With 300m people currently having access to bank accounts across Africa, Njoroge says that Cellulant has scope to target millions more.
“The payments market is huge in Africa. In terms of value, we estimate it’s anywhere between $25bn and $35bn.
“There is room for three to four billion-dollar businesses; a handful of hundred million-dollar businesses; and lots of ten to thirty million-dollar businesses.”
Selling a 44% stake in the company last year at $47.5m brought Cellulant’s valuation to approximately $100m.
The Kenyan CEO says the mission now is to catapult the firm’s valuation into the billions – a “unicorn” status that very few homegrown startups have achieved.
Following the successful closure of the Series C round, Cellulant will now move to raise greater sums of money at a quicker pace to consolidate its expansion across the continent.
In five to seven years, Njoroge says the company should be heading towards an IPO, but that “there is still another four hard years of business building before we start actively thinking about that.”
Expanding Mula to reach the rest of its potential customers is a key strategy for growth and will consume a large portion of the capital raised.
Partnering with more banks, opening new offices, hiring new staff and increasing marketing spend will all also play a key role.
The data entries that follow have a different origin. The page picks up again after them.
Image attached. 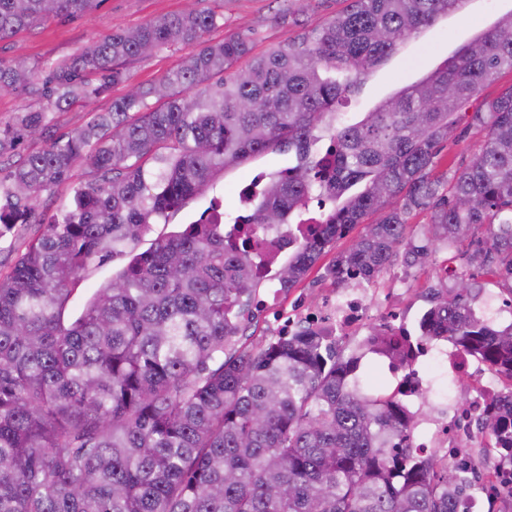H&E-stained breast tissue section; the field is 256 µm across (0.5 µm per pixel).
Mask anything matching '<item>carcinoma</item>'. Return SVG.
<instances>
[{
    "mask_svg": "<svg viewBox=\"0 0 512 512\" xmlns=\"http://www.w3.org/2000/svg\"><path fill=\"white\" fill-rule=\"evenodd\" d=\"M102 0H0V41L50 18L86 16ZM105 35L38 69L0 62V92L44 102L0 123V239L37 224L41 195L77 163L87 179L0 275V512H461L459 468L390 456L410 418L392 394L362 390L338 340L307 326L237 350L255 260L224 225L199 220L137 247L152 225L215 176L286 145L296 162L269 177L255 206L265 228L289 223L313 193L337 203L285 260L300 283L325 248L359 224L336 256L337 283L457 251L452 288L429 287L421 320L512 379V323L477 316L478 276L512 291V87L473 121L486 130L471 163L435 173L463 101L512 68V13L422 80L337 127L312 156L326 118L407 37L465 0H351L243 68L241 35L209 43L221 16L198 4ZM197 43L158 82L137 84L81 129L53 136V115L125 79L127 62ZM363 184L361 192L350 189ZM429 209L415 240L409 216ZM380 215L374 224L366 218ZM128 262L77 312L71 296L94 262ZM492 448L512 459V417L490 414Z\"/></svg>",
    "mask_w": 512,
    "mask_h": 512,
    "instance_id": "1",
    "label": "carcinoma"
}]
</instances>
At the same time, around 440 people are actively employed in software development across all operations. The most substantial move away from the payments business thus far has been towards an agricultural e-wallet product called Agrikore. The idea is to automate and centralise all parts of the agriculture supply chain from farmer to factory.
The blockchain-based platform enables payments, provides a digital marketplace for buyers and sellers, manages the flow of goods and services and profiles the identity of all stakeholders across the chain. Essentially, it operates as an e-commerce platform with added value for agriculture players.
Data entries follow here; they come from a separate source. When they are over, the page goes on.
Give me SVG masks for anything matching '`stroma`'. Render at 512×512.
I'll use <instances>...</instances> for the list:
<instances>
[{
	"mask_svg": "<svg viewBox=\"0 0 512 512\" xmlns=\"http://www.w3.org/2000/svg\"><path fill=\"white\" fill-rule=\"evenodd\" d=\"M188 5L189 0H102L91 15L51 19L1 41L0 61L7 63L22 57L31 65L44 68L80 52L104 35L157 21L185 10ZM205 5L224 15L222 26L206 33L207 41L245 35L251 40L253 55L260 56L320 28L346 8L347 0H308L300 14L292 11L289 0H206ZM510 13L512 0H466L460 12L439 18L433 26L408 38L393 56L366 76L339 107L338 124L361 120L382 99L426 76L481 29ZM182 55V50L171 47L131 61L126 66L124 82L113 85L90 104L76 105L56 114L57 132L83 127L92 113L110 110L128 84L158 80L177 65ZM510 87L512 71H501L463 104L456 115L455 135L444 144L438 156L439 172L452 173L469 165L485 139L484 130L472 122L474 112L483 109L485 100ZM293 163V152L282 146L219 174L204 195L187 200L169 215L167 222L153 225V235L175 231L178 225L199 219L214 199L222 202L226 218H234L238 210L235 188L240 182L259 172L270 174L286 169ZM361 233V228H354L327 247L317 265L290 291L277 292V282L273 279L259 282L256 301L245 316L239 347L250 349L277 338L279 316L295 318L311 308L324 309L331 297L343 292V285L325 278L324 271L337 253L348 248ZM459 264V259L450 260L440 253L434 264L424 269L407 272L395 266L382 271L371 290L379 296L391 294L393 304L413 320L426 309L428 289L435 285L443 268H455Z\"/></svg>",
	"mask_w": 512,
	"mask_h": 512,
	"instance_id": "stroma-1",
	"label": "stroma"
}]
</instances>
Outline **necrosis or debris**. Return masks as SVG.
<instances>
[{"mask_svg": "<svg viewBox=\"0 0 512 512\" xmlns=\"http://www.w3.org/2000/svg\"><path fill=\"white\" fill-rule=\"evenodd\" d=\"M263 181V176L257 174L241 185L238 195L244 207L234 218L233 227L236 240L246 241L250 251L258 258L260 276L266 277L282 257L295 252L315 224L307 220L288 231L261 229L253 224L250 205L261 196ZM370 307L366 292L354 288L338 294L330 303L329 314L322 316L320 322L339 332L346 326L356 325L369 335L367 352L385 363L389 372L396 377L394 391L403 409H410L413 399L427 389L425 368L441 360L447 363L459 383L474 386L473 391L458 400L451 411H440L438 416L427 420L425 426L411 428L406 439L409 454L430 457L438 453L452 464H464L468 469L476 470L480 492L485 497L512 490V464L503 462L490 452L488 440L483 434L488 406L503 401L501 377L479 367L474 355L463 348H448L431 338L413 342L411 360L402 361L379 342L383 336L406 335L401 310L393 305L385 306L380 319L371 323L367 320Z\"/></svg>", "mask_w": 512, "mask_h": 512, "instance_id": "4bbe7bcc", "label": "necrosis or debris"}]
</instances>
Since launching in Nigeria two years ago, more than 17m customers have signed up – many without former access to financial services. The focus now is on local market consolidation and expansion into other parts of Africa.
“We are thinking we can replicate that model in Kenya, Tanzania, Ghana, Ethiopia and Mozambique,” Njoroge says. “We are looking at bringing it to Kenya later this year.”
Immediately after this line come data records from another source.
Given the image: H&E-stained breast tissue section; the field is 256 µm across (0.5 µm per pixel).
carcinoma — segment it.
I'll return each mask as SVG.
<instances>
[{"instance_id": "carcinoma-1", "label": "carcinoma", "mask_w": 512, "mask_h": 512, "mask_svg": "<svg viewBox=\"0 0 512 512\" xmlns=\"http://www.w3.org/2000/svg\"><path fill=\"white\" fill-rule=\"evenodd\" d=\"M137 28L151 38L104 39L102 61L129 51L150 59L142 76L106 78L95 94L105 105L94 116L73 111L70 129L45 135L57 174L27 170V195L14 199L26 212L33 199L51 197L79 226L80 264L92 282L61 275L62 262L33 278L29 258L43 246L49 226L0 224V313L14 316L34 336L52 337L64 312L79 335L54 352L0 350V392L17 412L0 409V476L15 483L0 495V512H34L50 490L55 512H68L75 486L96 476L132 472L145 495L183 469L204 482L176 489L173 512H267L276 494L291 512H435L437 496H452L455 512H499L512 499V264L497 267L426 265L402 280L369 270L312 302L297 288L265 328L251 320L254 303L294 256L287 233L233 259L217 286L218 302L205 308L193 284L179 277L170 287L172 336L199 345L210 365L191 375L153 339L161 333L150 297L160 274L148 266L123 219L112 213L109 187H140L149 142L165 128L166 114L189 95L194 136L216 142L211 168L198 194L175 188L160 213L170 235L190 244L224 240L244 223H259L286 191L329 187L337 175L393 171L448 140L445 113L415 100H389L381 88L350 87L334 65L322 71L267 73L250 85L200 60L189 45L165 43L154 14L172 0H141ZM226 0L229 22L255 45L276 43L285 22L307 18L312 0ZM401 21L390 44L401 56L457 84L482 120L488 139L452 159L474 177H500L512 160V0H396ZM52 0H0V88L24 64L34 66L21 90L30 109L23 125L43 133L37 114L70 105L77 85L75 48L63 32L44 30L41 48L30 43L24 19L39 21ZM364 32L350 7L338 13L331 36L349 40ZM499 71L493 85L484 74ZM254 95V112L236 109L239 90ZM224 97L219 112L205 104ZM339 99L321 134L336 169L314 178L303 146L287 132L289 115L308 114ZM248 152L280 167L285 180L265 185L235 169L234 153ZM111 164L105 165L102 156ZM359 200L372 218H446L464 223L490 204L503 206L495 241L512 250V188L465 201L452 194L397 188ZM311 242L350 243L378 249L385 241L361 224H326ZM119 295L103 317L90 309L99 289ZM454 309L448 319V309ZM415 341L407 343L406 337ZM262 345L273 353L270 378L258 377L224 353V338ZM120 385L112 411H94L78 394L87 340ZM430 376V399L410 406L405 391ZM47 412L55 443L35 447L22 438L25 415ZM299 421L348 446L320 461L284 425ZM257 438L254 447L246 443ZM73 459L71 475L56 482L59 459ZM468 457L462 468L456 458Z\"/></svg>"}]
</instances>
With Africa’s agricultural sector expected to gross $1 trillion by 2030, Cellulant is looking to capture significant market share in the years to come.
Elsewhere, Cellulant is partnering with Facebook to deliver online shopping products. Through the use of experimental technology, users of the social media platform can try on products such as lipstick thanks to a virtual reality experience that mimics the cosmetic’s real-life application through a camera lens.
With a large research and development team always looking for new opportunities, Njoroge argues this is exactly the kind of area where real gains can be made. For him, the next wave of innovations across the continent will focus less on the technology itself and more on finding and scaling practical applications for it.
“What you would typically call the next big thing is actually going to be pretty boring stuff,” he comments. “Maybe it’s powered by lots of exciting technologies like cryptocurrency and blockchain, but the questions are what are you building and what are you building it for?”
With Europe’s equivalent company TransferWise recently named that region’s most valuable fintech, the subsector has potential.
Though facing stiff competition on all sides from fintechs, telecoms, social media and banking, Njoroge says the challenge keeps him and his co-founder motivated.
Working out of Nairobi and Lagos, the pair have eyes on expansion into other local markets. While sceptics point to the continent’s low internet penetration rates and strong competition in a crowded sector, the firm is no stranger to setting itself wildly ambitious targets.
In five to seven years the Kenyan CEO wants Cellulant’s coverage across all products to reach around 700m in Africa – over half the continent’s total population.